Qian Yu, Peng Qianqian, Qian Qili, Gao Xingjian, Liu Xinxuan, Li Yi, Fan Xiu, Cheng Yuan, Yuan Na, Hadi Sibte, Jin Li, Wang Sijia, Liu Fan
Key Laboratory of Genomic and Precision Medicine, Beijing Institute of Genomics, China National Center for Bioinformation, Chinese Academy of Sciences, Beijing, China.
Beijing No.8 High School, Beijing, China.
Int J Legal Med. 2025 May;139(3):1193-1203. doi: 10.1007/s00414-024-03365-2. Epub 2024 Dec 5.

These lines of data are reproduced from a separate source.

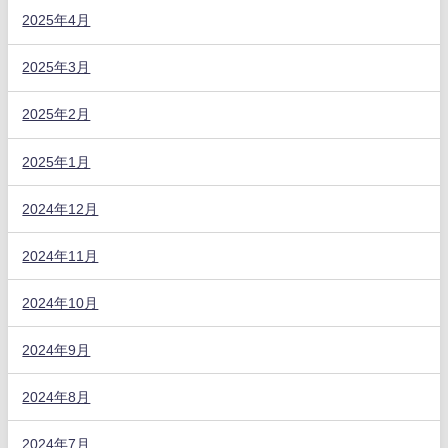
2025年4月
2025年3月
2025年2月
2025年1月
2024年12月
2024年11月
2024年10月
2024年9月
2024年8月
2024年7月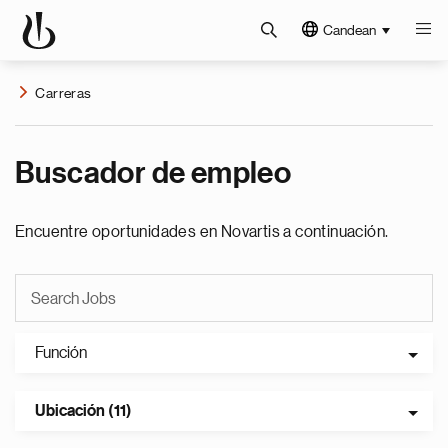
Candean
Carreras
Buscador de empleo
Encuentre oportunidades en Novartis a continuación.
Función
Ubicación (11)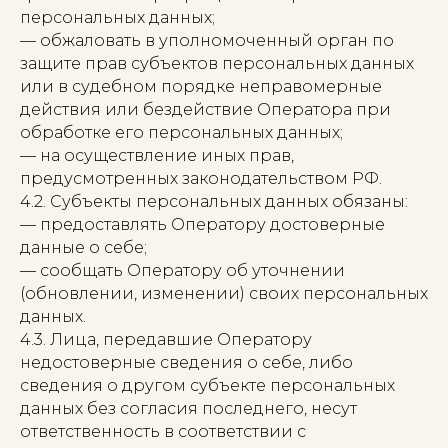
персональных данных;
— обжаловать в уполномоченный орган по
защите прав субъектов персональных данных
или в судебном порядке неправомерные
действия или бездействие Оператора при
обработке его персональных данных;
— на осуществление иных прав,
предусмотренных законодательством РФ.
4.2. Субъекты персональных данных обязаны:
— предоставлять Оператору достоверные
данные о себе;
— сообщать Оператору об уточнении
(обновлении, изменении) своих персональных
данных.
4.3. Лица, передавшие Оператору
недостоверные сведения о себе, либо
сведения о другом субъекте персональных
данных без согласия последнего, несут
ответственность в соответствии с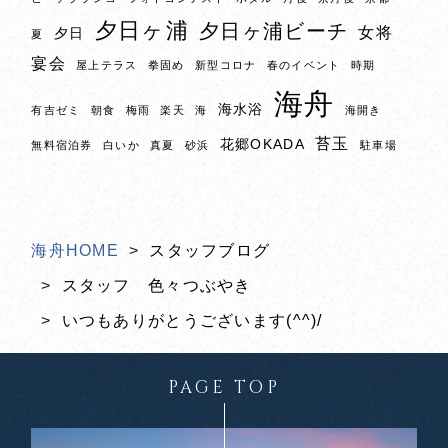
夕日ヶ浦
夕日ヶ浦ビーチ
女将
夕日
夏
宴会
屋上テラス
拳固め
新型コロナ
春のイベント
時期
海舟
海水浴
有吉ゼミ
朝食
梅雨
楽天
海
海開き
苔玉
花郷OKADA
無料宿泊券
白いか
真夏
砂浜
駐車場
海舟HOME
スタッフブログ
スタッフ 色々つぶやき
いつもありがとうございます(^^)/
PAGE TOP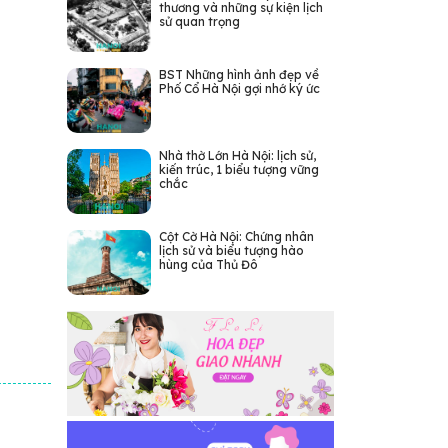
thương và những sự kiện lịch
sử quan trọng
BST Những hình ảnh đẹp về
Phố Cổ Hà Nội gợi nhớ ký ức
Nhà thờ Lớn Hà Nội: lịch sử,
kiến trúc, 1 biểu tượng vững
chắc
Cột Cờ Hà Nội: Chứng nhân
lịch sử và biểu tượng hào
hùng của Thủ Đô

Estimating individual age from DNA methylation at age associated CpG sites may provide key information facilitating forensic investigations. Systematic marker screening and feature selection play a critical role in ensuring the performance of the final prediction model. In the discovery stage, we screened for 811876 CpGs from whole blood of 2664 Chinese individuals ranging from 18 to 83 years of age based on a stepwise conditional epigenome-wide association study (SCEWAS). The SCEWAS identified 28 CpGs showing genome-wide significant and independent effects. Further restricting this panel to 10 most informative CpGs showed a tolerable loss of information. A linear model consisting of these 10 CpGs could explain 93% of the age variance (R = 0.93) in the training set (n = 2664). In an independent test set of Chinese individuals (n = 648), this model also provided highly accurate predictions (R = 0.85, mean absolute deviation, MAD = 3.20 years). The model was additionally validated in a public dataset of multiple ancestral origins (86 Europeans, 14 Asians, and 273 Africans) and the prediction accuracy reduced significantly (R = 0.85, MAD = 6.21 years), as might be expected due to different genomic backgrounds, sample sizes, and age ranges. Our 10 CpG model also outperformed the recently proposed 9-CpG model constructed in 390 Chinese males (R = 0.79 in test set). We also demonstrated that our SCEWAS approach outperformed the traditional EWAS and the elastic net approach in obtaining a small set of most age informative CpGs. Overall, our systematic genome-wide feature selection identified a small panel of 10 CpGs for accurate age estimation with high potential in forensic applications.
通过与年龄相关的CpG位点的DNA甲基化来估计个体年龄,可能会为法医调查提供关键信息。系统的标记筛选和特征选择对于确保最终预测模型的性能起着至关重要的作用。在发现阶段,我们基于逐步条件全基因组关联研究(SCEWAS),从2664名年龄在18至83岁的中国个体的全血中筛选了811876个CpG。SCEWAS鉴定出28个显示全基因组显著且独立效应的CpG。进一步将该组限制为10个信息最丰富的CpG,显示出可容忍的信息损失。由这10个CpG组成的线性模型可以解释训练集(n = 2664)中93%的年龄方差(R = 0.93)。在一个独立的中国个体测试集(n = 648)中,该模型也提供了高度准确的预测(R = 0.85,平均绝对偏差,MAD = 3.20岁)。该模型还在一个具有多个祖先来源的公共数据集(86名欧洲人、14名亚洲人和273名非洲人)中得到验证,由于不同的基因组背景、样本大小和年龄范围,预测准确性显著降低(R = 0.85,MAD = 6.21岁)。我们的10个CpG模型也优于最近在390名中国男性中构建的9个CpG模型(测试集中R = 0.79)。我们还证明,我们的SCEWAS方法在获得一小部分最能反映年龄信息的CpG方面优于传统的全基因组关联研究(EWAS)和弹性网络方法。总体而言,我们系统的全基因组特征选择确定了一个由10个CpG组成的小组,用于准确的年龄估计,在法医应用中具有很高的潜力。